Charles O. Musser of the 29th Iowa reported a great deal of sickness in his regiment. He noted that only 230 out of the regiment’s 900 men were present at dress parade. “It is hard to see so many men away from home suffering and dying more for the want of care and attention than anything else. The post hospital here is full, and several steamboats are occupied for hospitals. . .” Subsequent inspections in the spring found an improvement in the general health and condition of the garrison at Helena. The inspector commended General Napoleon B. Buford, writing of his “. . . untiring energy and the able manner in which he commands.”

Incidents of illness decreased with the cool spring weather but when summer came with its oppressive heat, humidity, and insects, people began to get sick again. One inspector blamed the sickness on vaccinations, which he felt should not have been given to the men in the heat of the year. In July 1864, there were 5,556 enlisted men on duty in Helena and over 1,000 of them were reported sick.

Illness was rampant among the 6th Minnesota. The climate and lack of good sanitary conditions were probably responsible for most of the sickness. The toll Helena took on the 6th Minnesota is staggering. According to the Minnesota Adjutant General’s report, when the regiment arrived in Helena in June 1864, it was full, meaning that there were 1,000 men in the regiment. In August, only seven officers and 178 men were fit for duty. Six hundred of the Minnesotans were sent to northern hospitals.

The 6th Minnesota originally encamped in a low area on the bank of the Mississippi River. The regiment eventually moved up near the Hornor house but by then the damage had been done. It is likely that the sickness that befell the men was typhoid or another disease associated with unsanitary conditions. Malaria is another possibility.

The plight of the Minnesotans, while extreme, was hardly unique. Laundry lists of death and sickness fill the letters, diaries and regimental histories. Helena was not a healthy place. W.P. Belden, surgeon of the 6th Minnesota, summed up Hell-in-Arkansas, “. . . Helena is a city in a swamp, and is the city which the valorous Sixth helped hold through trying times, in the face of poisonous dangers a hundred fold more damaging and terrifying than the fiercest battlefield. . .”

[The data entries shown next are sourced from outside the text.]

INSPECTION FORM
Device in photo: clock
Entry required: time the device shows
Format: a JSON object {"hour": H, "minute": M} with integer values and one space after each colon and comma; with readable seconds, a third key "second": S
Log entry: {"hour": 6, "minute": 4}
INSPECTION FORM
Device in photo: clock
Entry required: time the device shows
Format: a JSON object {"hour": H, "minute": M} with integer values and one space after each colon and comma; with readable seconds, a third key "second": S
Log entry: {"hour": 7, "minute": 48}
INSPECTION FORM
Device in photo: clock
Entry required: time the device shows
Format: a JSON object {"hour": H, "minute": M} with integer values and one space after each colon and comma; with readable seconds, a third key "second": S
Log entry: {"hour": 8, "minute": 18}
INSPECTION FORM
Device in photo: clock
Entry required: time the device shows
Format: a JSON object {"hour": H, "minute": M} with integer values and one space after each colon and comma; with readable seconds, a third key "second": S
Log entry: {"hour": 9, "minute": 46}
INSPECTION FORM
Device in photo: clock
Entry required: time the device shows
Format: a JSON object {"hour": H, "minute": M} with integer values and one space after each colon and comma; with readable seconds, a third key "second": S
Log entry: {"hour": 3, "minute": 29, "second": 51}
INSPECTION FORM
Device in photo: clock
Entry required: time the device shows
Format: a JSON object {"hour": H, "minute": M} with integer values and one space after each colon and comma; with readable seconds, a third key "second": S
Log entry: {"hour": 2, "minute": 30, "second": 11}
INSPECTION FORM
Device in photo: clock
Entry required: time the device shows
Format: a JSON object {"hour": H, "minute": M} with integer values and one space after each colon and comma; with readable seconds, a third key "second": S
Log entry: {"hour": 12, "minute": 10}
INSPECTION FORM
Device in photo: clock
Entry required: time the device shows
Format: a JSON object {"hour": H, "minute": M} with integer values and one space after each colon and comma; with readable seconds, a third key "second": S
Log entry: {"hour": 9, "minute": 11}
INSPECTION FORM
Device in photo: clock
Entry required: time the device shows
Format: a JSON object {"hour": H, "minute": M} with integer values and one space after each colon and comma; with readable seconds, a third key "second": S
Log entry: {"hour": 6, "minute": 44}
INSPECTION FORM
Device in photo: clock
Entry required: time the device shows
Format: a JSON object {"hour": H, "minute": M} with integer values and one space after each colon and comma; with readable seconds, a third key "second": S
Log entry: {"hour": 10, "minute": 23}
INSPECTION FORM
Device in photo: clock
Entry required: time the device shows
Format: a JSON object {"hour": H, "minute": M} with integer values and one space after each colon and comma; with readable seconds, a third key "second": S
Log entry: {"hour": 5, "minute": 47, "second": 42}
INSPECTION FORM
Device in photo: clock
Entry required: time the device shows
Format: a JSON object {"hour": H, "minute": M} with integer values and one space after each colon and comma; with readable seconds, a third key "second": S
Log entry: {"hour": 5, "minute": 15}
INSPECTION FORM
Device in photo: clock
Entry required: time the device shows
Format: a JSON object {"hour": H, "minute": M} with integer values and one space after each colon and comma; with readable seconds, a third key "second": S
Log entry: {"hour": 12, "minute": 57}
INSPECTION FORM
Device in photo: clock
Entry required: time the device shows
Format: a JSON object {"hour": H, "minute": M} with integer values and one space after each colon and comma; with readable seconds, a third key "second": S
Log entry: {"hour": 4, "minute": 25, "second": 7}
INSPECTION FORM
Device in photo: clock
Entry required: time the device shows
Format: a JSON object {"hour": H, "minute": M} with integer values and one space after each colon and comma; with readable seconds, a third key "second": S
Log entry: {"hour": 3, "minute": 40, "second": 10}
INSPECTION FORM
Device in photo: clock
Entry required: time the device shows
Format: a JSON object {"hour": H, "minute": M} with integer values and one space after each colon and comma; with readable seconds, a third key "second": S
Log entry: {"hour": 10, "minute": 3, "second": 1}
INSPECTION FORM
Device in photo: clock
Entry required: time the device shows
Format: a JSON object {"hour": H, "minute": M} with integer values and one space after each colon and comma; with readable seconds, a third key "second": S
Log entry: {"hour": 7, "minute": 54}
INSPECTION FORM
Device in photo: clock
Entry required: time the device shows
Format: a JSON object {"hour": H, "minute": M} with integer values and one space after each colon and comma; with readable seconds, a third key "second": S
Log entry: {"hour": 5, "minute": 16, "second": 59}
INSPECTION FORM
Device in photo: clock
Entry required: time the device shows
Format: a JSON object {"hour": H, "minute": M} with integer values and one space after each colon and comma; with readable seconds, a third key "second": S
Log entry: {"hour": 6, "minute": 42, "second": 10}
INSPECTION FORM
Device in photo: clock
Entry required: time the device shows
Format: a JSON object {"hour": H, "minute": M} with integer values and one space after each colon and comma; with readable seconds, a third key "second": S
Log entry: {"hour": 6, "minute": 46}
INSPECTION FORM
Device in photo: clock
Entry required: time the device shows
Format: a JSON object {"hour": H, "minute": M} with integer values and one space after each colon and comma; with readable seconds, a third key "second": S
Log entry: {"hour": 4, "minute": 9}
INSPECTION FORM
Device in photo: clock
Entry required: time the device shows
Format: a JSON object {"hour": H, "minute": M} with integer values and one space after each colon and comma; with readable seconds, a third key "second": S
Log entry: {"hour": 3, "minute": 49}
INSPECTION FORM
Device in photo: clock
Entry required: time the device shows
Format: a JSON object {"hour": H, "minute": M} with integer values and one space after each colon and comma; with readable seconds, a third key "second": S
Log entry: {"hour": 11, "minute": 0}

The hell continued even after the war was over. In August 1866, two steamers left Helena for St. Louis with the officers and men of the 56th U.S. Colored Infantry aboard. By the time the two boats reached Cairo, Illinois, thirteen men on one steamer had died, and one aboard the other. Over sixty men were sick. By the time the vessels arrived in St. Louis another fifty men had died. The first army surgeon found no cholera but a second confirmed cholera on board. The soldiers were sent to the Quarantine Grounds at Jefferson Barracks. By the end of August, 175 officers and men had died. They were buried at Jefferson Barracks National Cemetery.